What is the chain of responsibility?

The chain of responsibility holds that all the people who influence drivers' behaviour and compliance should, and must, be held accountable if that influence results in non-compliance with traffic rules and laws.

The other people in the chain include from those consigning the the goods, those receiving the goods, and company directors. Everyone involved can be held accountable and there are penalties that can apply.

The chain of responsibility is responsibility shared, not transferred.

Who is in the chain?

A person is part of the chain of responsibility if their actions, inactions or decisions affect road transport operations. This could include a person who:

  • consigns goods
  • packs goods
  • loads goods
  • operates and/or drives a vehicle moving goods
  • plans the pick-up and/or delivery of goods
  • dispatches the vehicle moving goods
  • receives goods.

The chain can also include 'third parties', such as transport users or customers.

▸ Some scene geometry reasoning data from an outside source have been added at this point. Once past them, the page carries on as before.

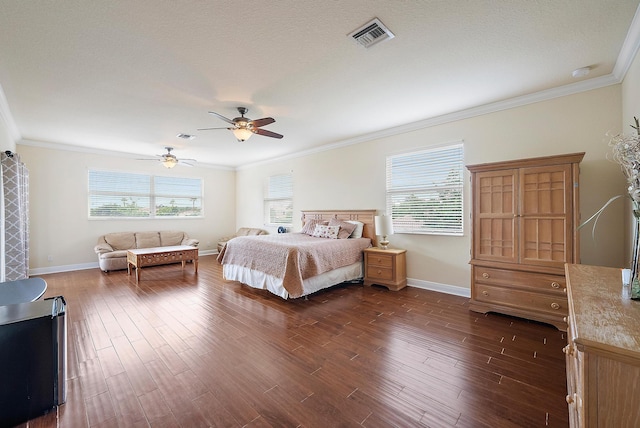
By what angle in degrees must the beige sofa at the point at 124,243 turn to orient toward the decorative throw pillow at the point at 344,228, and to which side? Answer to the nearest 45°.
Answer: approximately 45° to its left

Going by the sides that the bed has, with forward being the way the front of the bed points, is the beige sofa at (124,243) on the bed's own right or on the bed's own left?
on the bed's own right

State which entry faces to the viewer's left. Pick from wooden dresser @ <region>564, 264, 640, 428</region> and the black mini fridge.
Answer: the wooden dresser

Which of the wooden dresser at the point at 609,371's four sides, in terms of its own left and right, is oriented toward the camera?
left

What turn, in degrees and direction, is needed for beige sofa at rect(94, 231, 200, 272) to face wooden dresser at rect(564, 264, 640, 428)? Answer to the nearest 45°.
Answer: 0° — it already faces it

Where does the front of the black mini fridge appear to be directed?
to the viewer's right

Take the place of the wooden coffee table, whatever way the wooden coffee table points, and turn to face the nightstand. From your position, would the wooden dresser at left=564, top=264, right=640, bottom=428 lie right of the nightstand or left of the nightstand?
right

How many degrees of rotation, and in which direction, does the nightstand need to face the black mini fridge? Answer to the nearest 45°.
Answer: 0° — it already faces it

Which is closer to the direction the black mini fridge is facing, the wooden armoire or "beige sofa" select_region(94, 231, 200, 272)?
the wooden armoire

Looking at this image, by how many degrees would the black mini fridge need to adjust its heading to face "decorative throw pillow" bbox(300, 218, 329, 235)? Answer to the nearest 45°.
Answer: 0° — it already faces it

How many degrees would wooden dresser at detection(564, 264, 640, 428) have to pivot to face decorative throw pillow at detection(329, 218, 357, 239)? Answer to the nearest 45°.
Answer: approximately 45° to its right

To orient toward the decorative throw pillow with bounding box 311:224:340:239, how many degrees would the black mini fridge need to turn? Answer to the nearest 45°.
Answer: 0° — it already faces it

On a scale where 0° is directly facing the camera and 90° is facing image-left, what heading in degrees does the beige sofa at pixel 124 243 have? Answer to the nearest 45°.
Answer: approximately 0°

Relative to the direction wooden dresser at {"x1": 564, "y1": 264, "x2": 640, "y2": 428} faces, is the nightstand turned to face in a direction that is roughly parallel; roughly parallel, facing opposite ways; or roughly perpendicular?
roughly perpendicular

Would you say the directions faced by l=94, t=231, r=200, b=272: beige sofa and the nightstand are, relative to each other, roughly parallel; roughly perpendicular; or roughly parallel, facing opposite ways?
roughly perpendicular
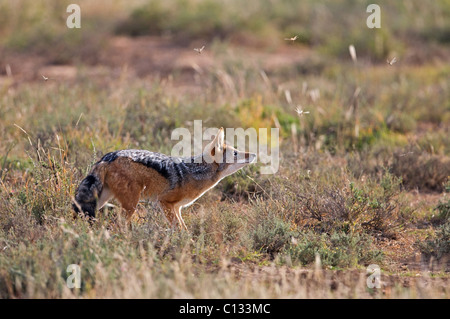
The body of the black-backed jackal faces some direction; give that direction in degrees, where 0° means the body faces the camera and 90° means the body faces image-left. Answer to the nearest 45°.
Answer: approximately 270°

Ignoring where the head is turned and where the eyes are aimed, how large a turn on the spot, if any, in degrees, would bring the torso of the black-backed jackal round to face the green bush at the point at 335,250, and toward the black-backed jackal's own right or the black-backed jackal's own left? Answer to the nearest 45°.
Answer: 0° — it already faces it
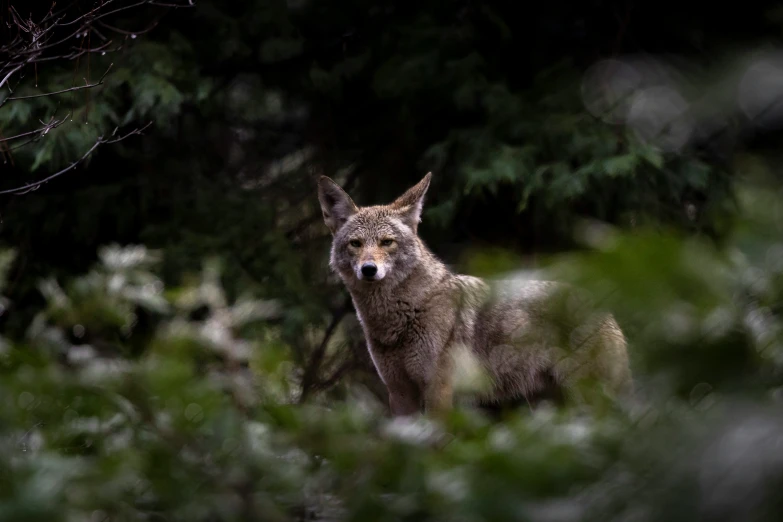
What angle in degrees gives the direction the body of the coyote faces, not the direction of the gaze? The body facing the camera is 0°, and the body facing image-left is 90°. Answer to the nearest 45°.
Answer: approximately 45°

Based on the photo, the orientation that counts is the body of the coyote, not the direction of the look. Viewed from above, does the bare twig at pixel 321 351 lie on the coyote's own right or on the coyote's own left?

What are the influencing behaviours?

Behaviours that could lead drivers or operators to breach the rules or laws include:

  • causing or influencing a driver to exceed speed limits
  • causing or influencing a driver not to comply with work-time, rest-time and logbook requirements (including a failure to maintain a logbook or falsifying logbook records)
  • causing or requiring a driver to operate a vehicle that exceeds its maximum gross weight.

What are the penalties?

A person convicted of a chain of responsibility offence can be fined up to $25,000.